■ FRAGMENTO DEL TEXTO:
· · · ·

El vehículo eléctrico representa un verdadero cambio y una amenaza para los fabricantes tradicionales. Es como un cambio de reglas de juego, con vehículos mecánicamente bastante más simples y que hacen poco relevante parte del know-how adquirido por las marcas en los modelos de combustión de las generaciones anteriores. Además, aparece la batería como parte central de la calidad técnica del vehículo, y precisamente por eso empresas como Tesla, que se considera a sí misma más una empresa fabricante de baterías que de vehículos, han podido llegar a una posición de liderazgo frente a compañías con más de un siglo de historia. La “vehiculización” eléctrica abre una ventana de oportunidad a muchas empresas ajenas al sector de la automoción. Incluso abre la posibilidad a que actuales start-up acaben siendo fabricantes relevantes.
En todo caso, las economías de escala siguen siendo importantes. Las gigafactorías en las que se fabrican centenares de miles de vehículos siguen siendo fundamentales para reducir los costes de producción, y eso otorga ventaja a las empresas del sector frente a nuevos competidores. Pero en China esas gigafactorías ya existen, y esas economías de escala funcionan a pleno rendimiento para vehículos eléctricos y enchufables. Las marcas de automoción chinas tienen todo lo necesario para triunfar en un mercado aún no desarrollado como el del vehículo eléctrico, y resulta ilusorio pensar que no lo aprovecharán. Probablemente acaben abriendo cuña en los mercados occidentales por la principal debilidad del mercado del vehículo eléctrico, que es el alto precio de compra de los vehículos, especializándose en vehículos eléctricos de gama media y baja accesibles a las clases trabajadoras.
En la percepción del occidental medio sigue presente el pensamiento de que China se dedica a fabricar juguetes, ropa y palanganas de plástico. Pero China hace mucho tiempo que ha superado ese paradigma. En el país asiático se fabrican móviles de última generación, ordenadores o electrodomésticos. También ha llegado a la década de 2020 siendo una potencia líder en tecnologías como la nuclear, la inteligencia artificial, la robótica o el reconocimiento facial. Incluso han fabricado el radiotelescopio más grande del mundo.
Todo esto se ha basado en una inversión enorme en formación y en I+D por parte del Estado. El presupuesto chino en I+D se multiplicó prácticamente por 10 durante la segunda década de este siglo. En 2018 ya fue el segundo país en número de patentes, y capacita más ingenieros al año que todos los países de la Organización para la Cooperación y el Desarrollo Económicos (OCDE) juntos. El 15% de la población tiene formación universitaria, y en algunos campos su inversión en investigación es superior a la de EEUU. Como por ejemplo en inteligencia artificial.
«El presupuesto chino en I+D se multiplicó por 10 durante la segunda década de este siglo. En 2018 ya fue el segundo país en número de patentes»

· · · ·

■ CONSIGNA A: Indica cuántas líneas del listado contienen la cadena "kern", teniendo en cuenta mayúsculas y minúsculas. Responde solo con el número.

· · · ·

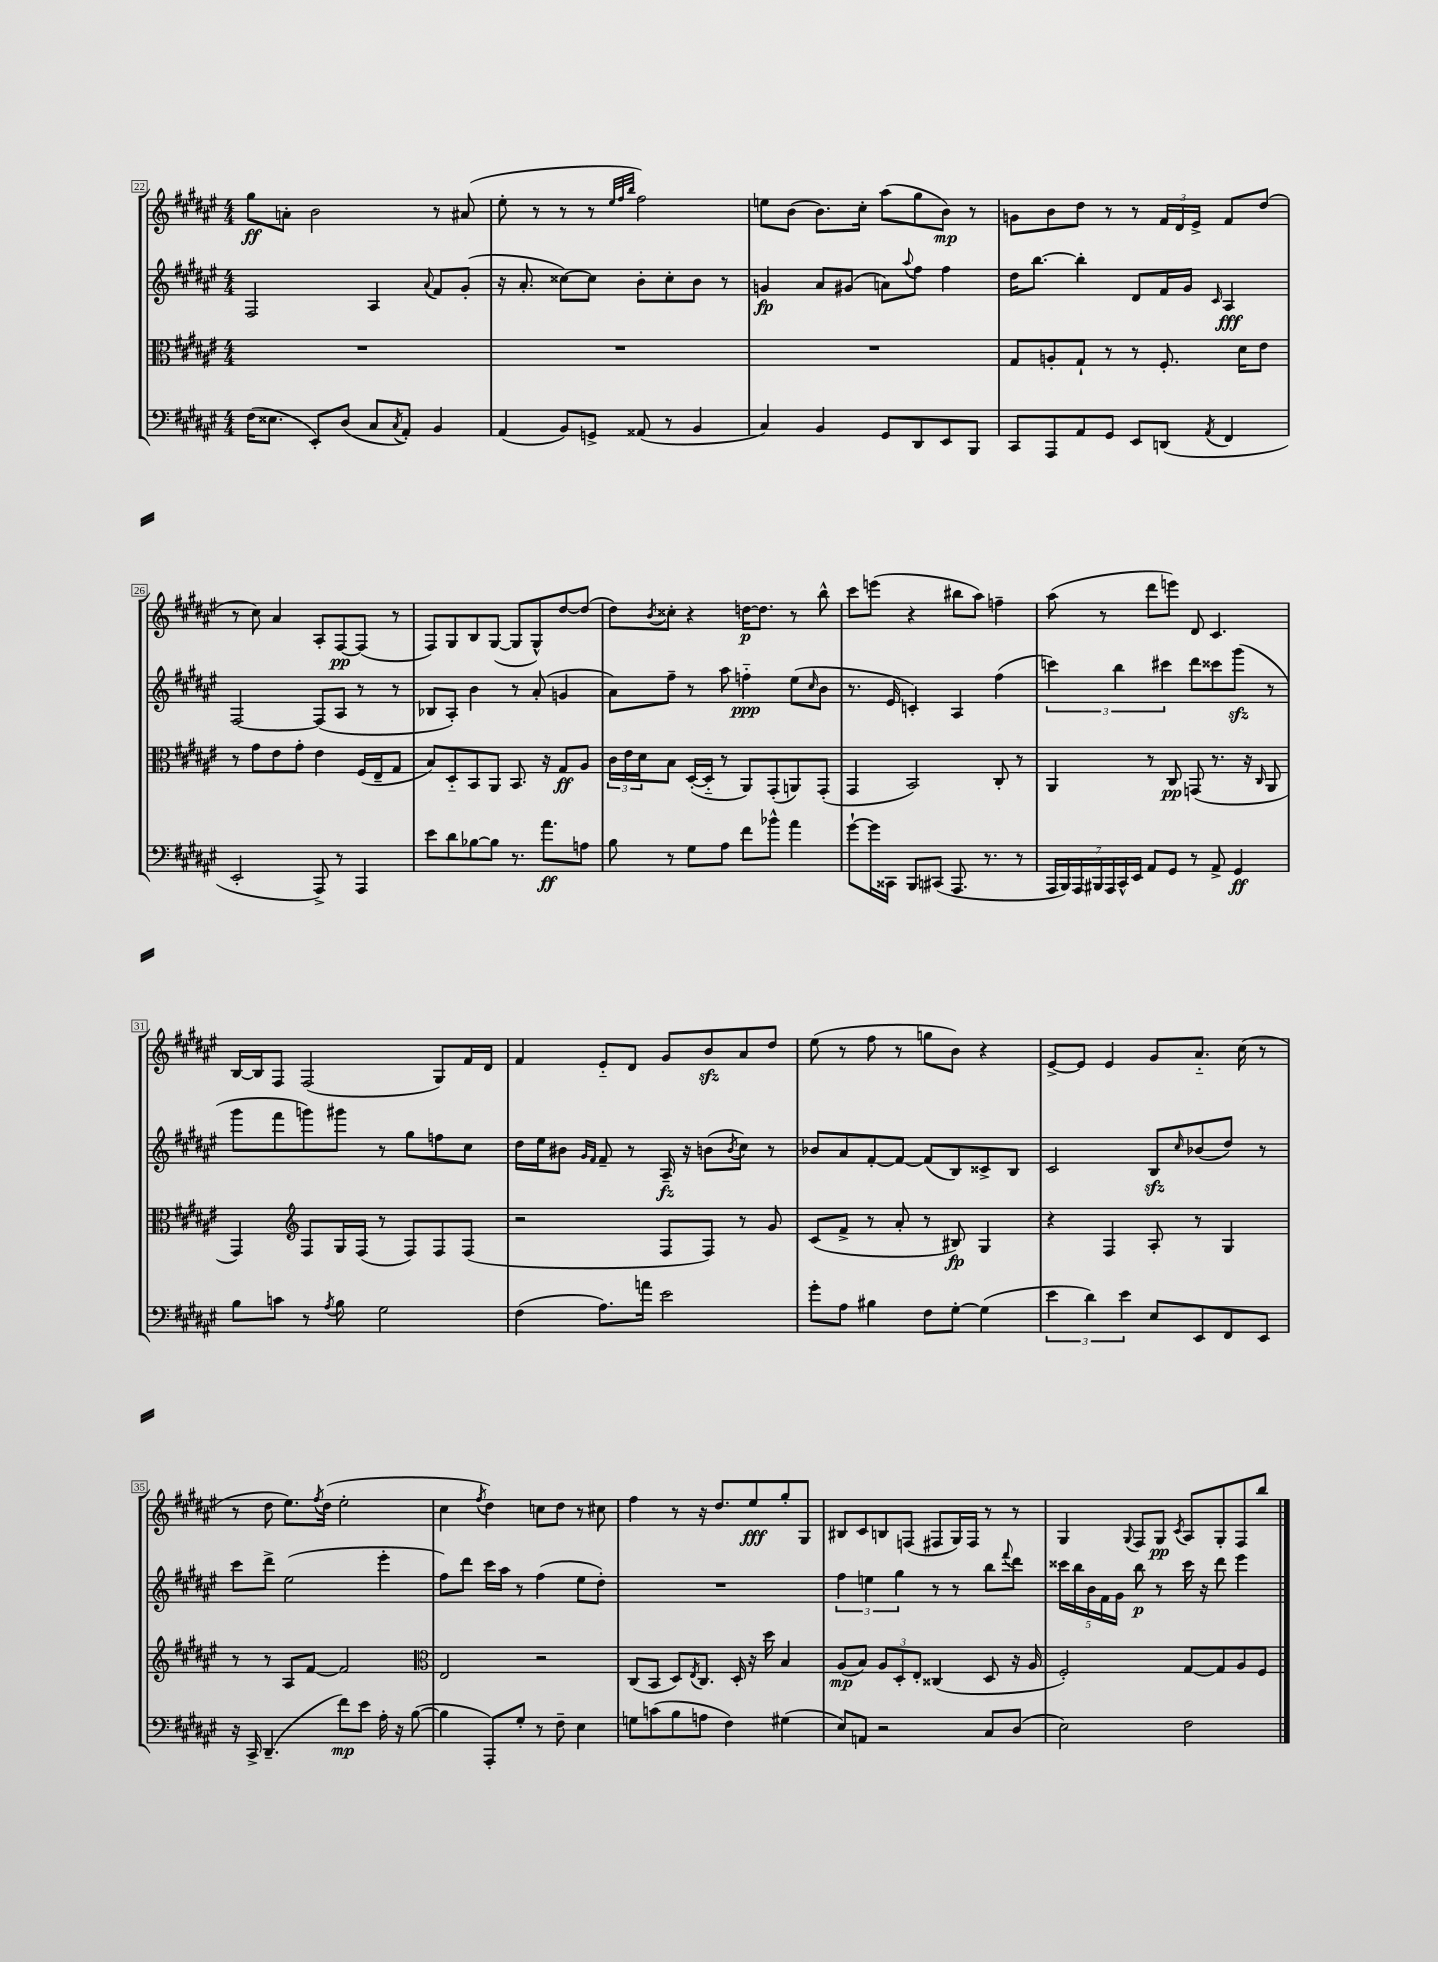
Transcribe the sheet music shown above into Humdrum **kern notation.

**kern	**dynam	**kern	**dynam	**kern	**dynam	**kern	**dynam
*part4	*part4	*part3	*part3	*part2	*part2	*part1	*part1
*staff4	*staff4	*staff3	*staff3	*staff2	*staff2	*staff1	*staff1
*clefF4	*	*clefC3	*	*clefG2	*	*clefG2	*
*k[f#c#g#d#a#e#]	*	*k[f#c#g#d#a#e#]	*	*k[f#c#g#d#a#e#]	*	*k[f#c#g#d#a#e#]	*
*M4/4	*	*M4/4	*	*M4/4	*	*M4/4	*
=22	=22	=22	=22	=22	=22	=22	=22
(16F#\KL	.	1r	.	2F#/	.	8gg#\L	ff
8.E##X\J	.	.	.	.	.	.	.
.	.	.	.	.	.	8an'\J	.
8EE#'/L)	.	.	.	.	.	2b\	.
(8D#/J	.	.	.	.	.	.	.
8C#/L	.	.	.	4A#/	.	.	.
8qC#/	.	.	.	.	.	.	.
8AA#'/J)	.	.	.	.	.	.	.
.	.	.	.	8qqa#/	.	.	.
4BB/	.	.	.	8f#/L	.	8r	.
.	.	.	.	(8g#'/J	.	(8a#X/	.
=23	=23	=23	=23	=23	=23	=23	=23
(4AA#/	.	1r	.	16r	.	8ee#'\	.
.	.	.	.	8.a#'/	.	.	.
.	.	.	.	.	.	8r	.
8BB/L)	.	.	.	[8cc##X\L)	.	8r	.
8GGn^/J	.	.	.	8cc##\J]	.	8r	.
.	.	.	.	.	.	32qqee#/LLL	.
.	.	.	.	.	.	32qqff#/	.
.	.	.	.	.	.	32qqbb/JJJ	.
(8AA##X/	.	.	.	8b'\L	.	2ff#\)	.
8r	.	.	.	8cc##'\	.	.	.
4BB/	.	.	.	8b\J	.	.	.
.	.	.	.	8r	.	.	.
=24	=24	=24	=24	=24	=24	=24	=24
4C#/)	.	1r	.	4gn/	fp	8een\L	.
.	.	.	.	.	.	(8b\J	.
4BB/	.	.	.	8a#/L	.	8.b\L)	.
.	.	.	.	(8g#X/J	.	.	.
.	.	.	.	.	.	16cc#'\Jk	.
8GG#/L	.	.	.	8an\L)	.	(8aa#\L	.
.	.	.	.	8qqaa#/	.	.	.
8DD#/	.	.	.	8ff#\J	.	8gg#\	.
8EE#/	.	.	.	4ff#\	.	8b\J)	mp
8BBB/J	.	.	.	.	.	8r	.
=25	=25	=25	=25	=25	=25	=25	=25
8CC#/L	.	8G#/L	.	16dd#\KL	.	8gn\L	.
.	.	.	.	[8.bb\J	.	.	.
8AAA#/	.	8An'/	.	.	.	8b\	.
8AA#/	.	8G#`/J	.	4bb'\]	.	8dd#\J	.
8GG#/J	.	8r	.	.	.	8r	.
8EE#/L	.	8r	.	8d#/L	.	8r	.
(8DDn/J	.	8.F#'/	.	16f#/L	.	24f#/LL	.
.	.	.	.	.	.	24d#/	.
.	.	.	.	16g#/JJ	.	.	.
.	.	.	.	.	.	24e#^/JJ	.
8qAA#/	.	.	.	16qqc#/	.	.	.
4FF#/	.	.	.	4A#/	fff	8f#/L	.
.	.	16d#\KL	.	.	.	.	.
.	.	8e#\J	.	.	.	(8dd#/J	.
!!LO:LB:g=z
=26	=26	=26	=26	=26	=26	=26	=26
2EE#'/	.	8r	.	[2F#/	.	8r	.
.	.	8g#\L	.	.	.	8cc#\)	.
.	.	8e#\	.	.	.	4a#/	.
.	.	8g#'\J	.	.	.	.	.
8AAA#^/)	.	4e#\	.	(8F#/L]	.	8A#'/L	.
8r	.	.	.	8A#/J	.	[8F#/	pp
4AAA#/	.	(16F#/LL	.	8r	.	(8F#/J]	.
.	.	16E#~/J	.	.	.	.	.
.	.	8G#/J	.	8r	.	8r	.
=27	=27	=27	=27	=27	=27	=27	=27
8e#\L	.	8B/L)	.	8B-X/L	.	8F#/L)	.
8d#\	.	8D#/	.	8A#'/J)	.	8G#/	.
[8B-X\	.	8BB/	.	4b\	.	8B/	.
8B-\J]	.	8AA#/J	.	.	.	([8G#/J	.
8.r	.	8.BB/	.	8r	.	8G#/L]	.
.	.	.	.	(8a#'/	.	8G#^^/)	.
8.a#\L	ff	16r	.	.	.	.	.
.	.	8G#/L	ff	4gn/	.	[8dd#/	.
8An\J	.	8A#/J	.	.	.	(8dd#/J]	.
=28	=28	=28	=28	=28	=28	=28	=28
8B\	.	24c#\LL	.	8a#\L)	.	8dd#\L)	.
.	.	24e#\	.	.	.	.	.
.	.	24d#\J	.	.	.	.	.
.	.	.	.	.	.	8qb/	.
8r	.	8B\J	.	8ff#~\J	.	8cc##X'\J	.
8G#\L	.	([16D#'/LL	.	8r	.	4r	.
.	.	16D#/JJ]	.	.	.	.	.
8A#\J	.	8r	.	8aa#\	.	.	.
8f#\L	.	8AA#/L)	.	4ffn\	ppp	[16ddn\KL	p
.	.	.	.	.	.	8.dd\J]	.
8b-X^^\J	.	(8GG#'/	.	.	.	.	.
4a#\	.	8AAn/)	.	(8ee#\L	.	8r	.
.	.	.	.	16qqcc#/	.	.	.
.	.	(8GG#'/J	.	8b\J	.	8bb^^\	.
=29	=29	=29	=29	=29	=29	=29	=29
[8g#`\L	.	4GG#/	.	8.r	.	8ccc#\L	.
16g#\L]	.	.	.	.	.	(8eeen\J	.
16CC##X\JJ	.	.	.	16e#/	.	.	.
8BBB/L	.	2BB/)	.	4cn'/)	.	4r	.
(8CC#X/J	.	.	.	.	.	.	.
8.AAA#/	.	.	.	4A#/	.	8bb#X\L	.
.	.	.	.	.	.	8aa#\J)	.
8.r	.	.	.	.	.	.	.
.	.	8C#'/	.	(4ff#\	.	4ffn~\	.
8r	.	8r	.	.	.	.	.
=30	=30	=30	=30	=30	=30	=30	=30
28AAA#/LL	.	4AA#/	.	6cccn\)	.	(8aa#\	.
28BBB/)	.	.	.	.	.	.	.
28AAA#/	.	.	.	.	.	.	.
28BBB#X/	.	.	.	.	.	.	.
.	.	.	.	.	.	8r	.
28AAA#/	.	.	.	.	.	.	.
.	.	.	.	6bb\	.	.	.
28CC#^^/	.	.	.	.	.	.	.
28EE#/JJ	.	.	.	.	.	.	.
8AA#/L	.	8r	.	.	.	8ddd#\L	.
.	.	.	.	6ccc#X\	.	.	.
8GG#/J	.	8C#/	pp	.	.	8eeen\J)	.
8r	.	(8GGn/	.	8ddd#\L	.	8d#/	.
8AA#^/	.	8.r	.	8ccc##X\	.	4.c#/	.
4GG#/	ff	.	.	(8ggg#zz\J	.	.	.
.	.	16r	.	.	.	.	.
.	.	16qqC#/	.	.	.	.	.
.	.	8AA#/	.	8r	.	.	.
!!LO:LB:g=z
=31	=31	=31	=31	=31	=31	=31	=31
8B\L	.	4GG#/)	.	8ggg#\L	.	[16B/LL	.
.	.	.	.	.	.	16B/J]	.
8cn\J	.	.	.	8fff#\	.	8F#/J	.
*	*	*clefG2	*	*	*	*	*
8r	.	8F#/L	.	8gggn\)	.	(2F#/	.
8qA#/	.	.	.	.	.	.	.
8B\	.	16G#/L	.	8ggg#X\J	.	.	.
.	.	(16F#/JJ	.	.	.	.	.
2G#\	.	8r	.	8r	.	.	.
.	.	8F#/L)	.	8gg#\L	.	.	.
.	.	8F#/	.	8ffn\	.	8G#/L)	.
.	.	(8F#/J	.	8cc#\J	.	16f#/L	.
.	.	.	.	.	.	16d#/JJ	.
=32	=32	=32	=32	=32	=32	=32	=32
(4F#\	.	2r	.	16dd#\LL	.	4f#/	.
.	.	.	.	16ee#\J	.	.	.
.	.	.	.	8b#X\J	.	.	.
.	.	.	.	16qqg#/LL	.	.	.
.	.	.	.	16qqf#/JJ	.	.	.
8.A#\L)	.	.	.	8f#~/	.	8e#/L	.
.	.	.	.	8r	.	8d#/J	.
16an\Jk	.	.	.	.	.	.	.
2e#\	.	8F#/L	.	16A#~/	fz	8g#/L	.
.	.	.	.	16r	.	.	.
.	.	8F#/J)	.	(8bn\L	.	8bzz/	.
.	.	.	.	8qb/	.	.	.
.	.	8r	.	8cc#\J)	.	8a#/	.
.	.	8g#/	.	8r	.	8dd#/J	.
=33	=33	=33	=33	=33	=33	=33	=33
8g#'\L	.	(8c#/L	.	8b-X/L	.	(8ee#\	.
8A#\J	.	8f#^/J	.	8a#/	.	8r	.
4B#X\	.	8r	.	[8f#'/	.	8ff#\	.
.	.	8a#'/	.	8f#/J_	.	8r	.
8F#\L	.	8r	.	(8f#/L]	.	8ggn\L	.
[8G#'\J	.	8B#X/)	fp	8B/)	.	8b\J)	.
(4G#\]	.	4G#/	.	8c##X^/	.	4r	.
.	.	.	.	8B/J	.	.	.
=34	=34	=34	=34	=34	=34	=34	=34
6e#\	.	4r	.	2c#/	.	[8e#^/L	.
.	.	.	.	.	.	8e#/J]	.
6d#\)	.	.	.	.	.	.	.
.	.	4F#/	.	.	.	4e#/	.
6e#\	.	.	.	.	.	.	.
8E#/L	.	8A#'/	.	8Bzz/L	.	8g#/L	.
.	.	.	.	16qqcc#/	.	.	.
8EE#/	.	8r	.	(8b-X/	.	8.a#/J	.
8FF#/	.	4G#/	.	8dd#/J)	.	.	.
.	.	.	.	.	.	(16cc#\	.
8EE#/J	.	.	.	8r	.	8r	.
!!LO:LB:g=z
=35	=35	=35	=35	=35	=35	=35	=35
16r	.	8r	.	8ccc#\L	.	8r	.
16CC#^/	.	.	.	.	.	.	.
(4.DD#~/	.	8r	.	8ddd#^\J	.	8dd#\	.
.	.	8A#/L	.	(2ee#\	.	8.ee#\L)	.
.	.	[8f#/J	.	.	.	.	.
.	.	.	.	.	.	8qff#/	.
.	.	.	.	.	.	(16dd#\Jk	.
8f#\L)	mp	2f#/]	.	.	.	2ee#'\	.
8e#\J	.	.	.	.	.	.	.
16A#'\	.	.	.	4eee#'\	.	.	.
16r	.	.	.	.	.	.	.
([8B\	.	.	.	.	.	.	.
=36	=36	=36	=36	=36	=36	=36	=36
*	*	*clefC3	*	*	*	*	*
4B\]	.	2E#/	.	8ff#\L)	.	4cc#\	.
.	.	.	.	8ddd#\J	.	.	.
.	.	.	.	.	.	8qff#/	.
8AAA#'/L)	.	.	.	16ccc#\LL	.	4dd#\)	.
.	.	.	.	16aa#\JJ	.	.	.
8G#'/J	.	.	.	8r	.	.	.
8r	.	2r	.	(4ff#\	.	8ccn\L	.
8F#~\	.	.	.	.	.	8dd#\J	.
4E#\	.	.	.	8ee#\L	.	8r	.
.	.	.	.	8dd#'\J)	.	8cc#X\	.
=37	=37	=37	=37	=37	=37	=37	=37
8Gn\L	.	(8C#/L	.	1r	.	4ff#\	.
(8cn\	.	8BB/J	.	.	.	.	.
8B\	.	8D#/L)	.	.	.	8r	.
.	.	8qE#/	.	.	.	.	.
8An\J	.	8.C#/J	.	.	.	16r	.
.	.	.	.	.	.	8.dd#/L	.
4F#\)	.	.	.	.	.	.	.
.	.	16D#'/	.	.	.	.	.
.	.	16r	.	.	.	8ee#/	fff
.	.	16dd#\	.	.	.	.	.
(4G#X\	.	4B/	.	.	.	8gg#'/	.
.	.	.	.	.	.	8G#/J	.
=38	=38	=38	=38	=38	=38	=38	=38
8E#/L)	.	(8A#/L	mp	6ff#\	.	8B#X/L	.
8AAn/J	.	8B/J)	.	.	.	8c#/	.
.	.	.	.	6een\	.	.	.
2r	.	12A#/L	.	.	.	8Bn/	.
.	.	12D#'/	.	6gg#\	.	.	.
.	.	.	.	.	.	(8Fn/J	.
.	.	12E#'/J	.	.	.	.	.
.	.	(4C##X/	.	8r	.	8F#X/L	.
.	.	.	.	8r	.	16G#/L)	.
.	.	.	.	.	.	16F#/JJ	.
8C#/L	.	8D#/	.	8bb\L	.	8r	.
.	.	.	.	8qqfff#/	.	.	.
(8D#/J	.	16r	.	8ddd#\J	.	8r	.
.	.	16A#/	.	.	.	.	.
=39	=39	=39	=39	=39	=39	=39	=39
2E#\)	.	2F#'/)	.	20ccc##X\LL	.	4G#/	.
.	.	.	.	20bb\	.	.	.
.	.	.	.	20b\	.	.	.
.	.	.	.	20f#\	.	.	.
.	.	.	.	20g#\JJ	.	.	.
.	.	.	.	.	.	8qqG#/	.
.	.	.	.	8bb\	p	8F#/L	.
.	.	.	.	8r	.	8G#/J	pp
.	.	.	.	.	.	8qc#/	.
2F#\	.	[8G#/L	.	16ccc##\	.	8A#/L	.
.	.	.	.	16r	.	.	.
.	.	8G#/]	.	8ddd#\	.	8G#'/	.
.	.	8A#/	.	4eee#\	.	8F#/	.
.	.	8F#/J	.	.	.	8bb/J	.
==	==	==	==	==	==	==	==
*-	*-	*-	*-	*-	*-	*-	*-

· · · ·

■ CONSIGNA B: Reescribe el pasaje del texto sobre el vehículo eléctrico que empieza en "En la percepción" y termina en "grande del mundo.", sustituyendo "palanganas" por "barreños".

■ SOLUCIÓN A: 2

■ SOLUCIÓN B:
En la percepción del occidental medio sigue presente el pensamiento de que China se dedica a fabricar juguetes, ropa y barreños de plástico. Pero China hace mucho tiempo que ha superado ese paradigma. En el país asiático se fabrican móviles de última generación, ordenadores o electrodomésticos. También ha llegado a la década de 2020 siendo una potencia líder en tecnologías como la nuclear, la inteligencia artificial, la robótica o el reconocimiento facial. Incluso han fabricado el radiotelescopio más grande del mundo.